Don't virtualize SQL Server. If possible, don't virtualize SQL Server because it's already an integration platform. If you have to virtualize SQL Server, try to limit the virtualization to test or development systems. Avoid using it for production systems because it raises the bar in disk engineering to get good performance. SQL Server databases stored in virtualized disk files are inherently slow compared with dedicated physical disks.
Use multiple logical drive letters.It's usually a good idea to break up SQL Server databases into multiple logical drive letters because database files, transaction logs, backup files, and temporary databases (tempdb) benefit from having multiple independent sets of disk spindles. Adding more spindles spreads the load across multiple parallel operations when data is being written to the database.
If you're going to use a SAN or virtualized environment, make sure you understand where those logical drive letters will be mapped. For example, if the D, E, and F drives will all point back to separate LUNs on your SAN, but those LUNs will be part of the same storage group and same set of physical disks, splitting those files into multiple drive letters will add complexity without significant performance gains.
Use RAID 10 judiciously.RAID 10 is great, but you might not be able to justify it for all applications. For example, it might be overkill for backup files. Balancing disk performance and cost is a reasonable trade-off. One possible design is to use:
- RAID 1 on boot disks
- RAID 5 on data disks
- RAID 10 on log disks
- No RAID or RAID 5 on backup disks
Break large content databases into multiple database files.If you have large content databases, you can engineer better performance by breaking each large database into multiple database files. Each database file should be on a separate disk.
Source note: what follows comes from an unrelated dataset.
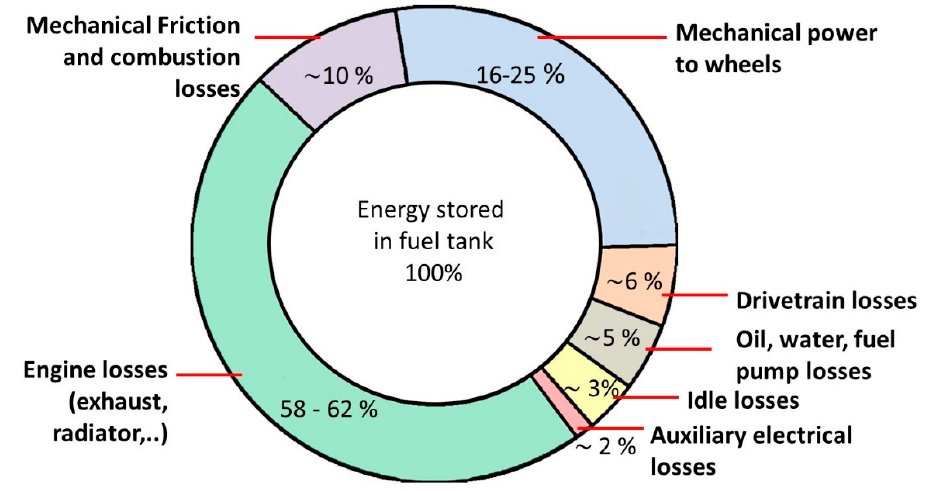
Figure 1. Energy requirements for combined city / highway driving (adapted from [1]).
Presize SQL Server databases. SQL Server databases can be set to automatically grow as needed, but this can lead to massive file fragmentation. Presizing the databases to a sufficient size at the outset helps ensure contiguous file allocations. Note that SQL Server's tempdb database is heavily used by SharePoint, so you should presize it to about 20 percent of the size of the single largest content database.
If you want to use automatic database growth settings instead of presizing your databases, you should set the databases to grow in 50MB to 100MB clumps and not by percentage. Setting a 100GB database to grow in 10 percent increments means the database essentially stops to add 10GB or more on each increment. Using a small clump size will lead to more frequent, but smoother, steady state (i.e., continuous) growth.